■ **What you should do**:
Say how many lines of the listing below hold the string "with", and say nothing else.
□ □ □
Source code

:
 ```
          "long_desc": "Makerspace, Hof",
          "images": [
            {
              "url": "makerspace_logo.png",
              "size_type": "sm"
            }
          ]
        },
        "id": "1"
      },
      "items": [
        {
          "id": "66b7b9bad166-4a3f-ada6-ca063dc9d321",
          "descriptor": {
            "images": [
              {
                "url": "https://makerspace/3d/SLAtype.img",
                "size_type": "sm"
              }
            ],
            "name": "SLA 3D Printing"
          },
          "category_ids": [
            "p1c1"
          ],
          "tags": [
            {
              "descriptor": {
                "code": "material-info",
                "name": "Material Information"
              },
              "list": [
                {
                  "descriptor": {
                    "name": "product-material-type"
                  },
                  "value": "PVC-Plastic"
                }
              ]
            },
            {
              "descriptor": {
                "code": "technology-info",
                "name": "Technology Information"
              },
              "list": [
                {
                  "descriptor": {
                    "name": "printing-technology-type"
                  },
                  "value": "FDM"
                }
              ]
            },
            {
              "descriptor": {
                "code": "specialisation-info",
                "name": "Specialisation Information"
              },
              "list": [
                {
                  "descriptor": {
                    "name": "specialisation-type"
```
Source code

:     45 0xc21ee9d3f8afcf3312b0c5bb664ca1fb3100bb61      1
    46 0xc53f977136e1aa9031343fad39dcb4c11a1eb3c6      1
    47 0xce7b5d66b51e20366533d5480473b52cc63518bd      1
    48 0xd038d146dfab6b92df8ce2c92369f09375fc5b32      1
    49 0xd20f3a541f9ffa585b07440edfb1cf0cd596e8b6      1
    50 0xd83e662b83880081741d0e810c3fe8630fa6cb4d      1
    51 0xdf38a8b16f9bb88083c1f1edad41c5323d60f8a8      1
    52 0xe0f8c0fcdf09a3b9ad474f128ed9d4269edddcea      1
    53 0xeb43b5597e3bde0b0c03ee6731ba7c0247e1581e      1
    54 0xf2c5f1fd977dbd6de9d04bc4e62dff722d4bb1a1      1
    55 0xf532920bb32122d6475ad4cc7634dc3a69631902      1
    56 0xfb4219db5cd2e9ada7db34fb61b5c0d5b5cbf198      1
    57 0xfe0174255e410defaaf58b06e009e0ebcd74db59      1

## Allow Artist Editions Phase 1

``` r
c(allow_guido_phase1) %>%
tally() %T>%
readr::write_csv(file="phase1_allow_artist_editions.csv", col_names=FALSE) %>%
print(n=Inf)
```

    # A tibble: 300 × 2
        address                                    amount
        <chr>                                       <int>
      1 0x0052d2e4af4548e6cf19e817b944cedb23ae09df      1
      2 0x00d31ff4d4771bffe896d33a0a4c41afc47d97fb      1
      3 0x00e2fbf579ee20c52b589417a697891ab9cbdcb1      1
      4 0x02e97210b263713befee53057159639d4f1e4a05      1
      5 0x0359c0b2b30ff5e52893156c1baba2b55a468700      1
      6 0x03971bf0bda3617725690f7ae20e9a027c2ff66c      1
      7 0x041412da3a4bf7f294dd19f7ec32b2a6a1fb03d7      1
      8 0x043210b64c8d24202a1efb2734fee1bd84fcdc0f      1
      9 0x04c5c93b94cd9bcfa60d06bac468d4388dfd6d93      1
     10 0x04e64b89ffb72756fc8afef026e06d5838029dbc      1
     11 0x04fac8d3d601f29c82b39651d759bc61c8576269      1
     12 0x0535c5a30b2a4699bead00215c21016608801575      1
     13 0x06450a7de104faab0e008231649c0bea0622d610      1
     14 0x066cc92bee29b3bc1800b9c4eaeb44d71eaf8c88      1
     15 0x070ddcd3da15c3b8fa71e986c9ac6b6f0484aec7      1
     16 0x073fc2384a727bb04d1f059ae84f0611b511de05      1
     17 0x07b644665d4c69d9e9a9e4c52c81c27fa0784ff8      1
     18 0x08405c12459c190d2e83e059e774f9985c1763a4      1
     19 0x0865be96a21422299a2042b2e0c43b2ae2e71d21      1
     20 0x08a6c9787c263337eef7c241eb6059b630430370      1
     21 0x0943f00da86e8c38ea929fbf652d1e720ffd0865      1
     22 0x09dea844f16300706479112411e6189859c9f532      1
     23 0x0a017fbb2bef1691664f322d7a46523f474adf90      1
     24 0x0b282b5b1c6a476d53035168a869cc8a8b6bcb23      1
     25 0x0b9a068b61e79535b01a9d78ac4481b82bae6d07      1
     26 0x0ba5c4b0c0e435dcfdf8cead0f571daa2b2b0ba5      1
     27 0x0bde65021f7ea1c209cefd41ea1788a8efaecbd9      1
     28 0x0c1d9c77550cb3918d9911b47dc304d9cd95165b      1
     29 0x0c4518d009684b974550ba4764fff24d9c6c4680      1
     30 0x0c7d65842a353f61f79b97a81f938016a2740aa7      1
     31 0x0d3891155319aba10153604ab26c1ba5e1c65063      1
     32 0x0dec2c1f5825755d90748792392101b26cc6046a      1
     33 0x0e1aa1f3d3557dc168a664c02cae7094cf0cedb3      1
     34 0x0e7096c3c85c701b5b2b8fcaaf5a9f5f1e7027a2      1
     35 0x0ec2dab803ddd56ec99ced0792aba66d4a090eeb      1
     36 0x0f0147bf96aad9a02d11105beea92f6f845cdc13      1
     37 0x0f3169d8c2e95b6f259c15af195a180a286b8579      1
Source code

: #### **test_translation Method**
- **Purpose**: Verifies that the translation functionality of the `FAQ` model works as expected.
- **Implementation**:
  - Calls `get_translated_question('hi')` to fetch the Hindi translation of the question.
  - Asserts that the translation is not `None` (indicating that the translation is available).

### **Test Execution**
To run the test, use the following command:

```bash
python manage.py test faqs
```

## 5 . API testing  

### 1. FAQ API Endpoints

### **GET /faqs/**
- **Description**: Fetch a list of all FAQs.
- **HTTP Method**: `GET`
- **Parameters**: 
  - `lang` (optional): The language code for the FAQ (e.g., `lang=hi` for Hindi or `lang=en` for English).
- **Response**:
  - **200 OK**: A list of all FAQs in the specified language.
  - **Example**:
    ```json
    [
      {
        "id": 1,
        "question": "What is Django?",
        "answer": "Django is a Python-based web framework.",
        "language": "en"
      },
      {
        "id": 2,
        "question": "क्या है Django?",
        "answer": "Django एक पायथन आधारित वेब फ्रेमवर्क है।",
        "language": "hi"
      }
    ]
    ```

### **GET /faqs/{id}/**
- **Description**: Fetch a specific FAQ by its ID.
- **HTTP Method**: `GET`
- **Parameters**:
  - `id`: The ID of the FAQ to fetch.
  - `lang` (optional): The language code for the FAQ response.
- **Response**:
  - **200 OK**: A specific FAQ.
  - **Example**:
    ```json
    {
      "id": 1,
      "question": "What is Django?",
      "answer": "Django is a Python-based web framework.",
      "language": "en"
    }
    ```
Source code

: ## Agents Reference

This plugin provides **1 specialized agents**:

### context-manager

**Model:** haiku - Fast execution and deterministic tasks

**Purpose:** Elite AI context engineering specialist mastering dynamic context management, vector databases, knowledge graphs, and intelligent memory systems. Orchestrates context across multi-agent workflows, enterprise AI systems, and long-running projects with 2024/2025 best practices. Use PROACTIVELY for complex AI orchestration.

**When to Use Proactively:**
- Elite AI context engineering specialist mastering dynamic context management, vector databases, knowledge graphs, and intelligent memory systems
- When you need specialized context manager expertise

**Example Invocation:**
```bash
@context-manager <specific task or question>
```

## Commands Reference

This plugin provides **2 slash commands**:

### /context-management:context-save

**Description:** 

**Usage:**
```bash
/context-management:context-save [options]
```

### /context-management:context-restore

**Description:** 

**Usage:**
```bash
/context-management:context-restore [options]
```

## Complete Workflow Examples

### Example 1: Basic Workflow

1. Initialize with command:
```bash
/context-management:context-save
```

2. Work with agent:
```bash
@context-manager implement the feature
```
□ □ □
■ **Answer for this exercise**:
3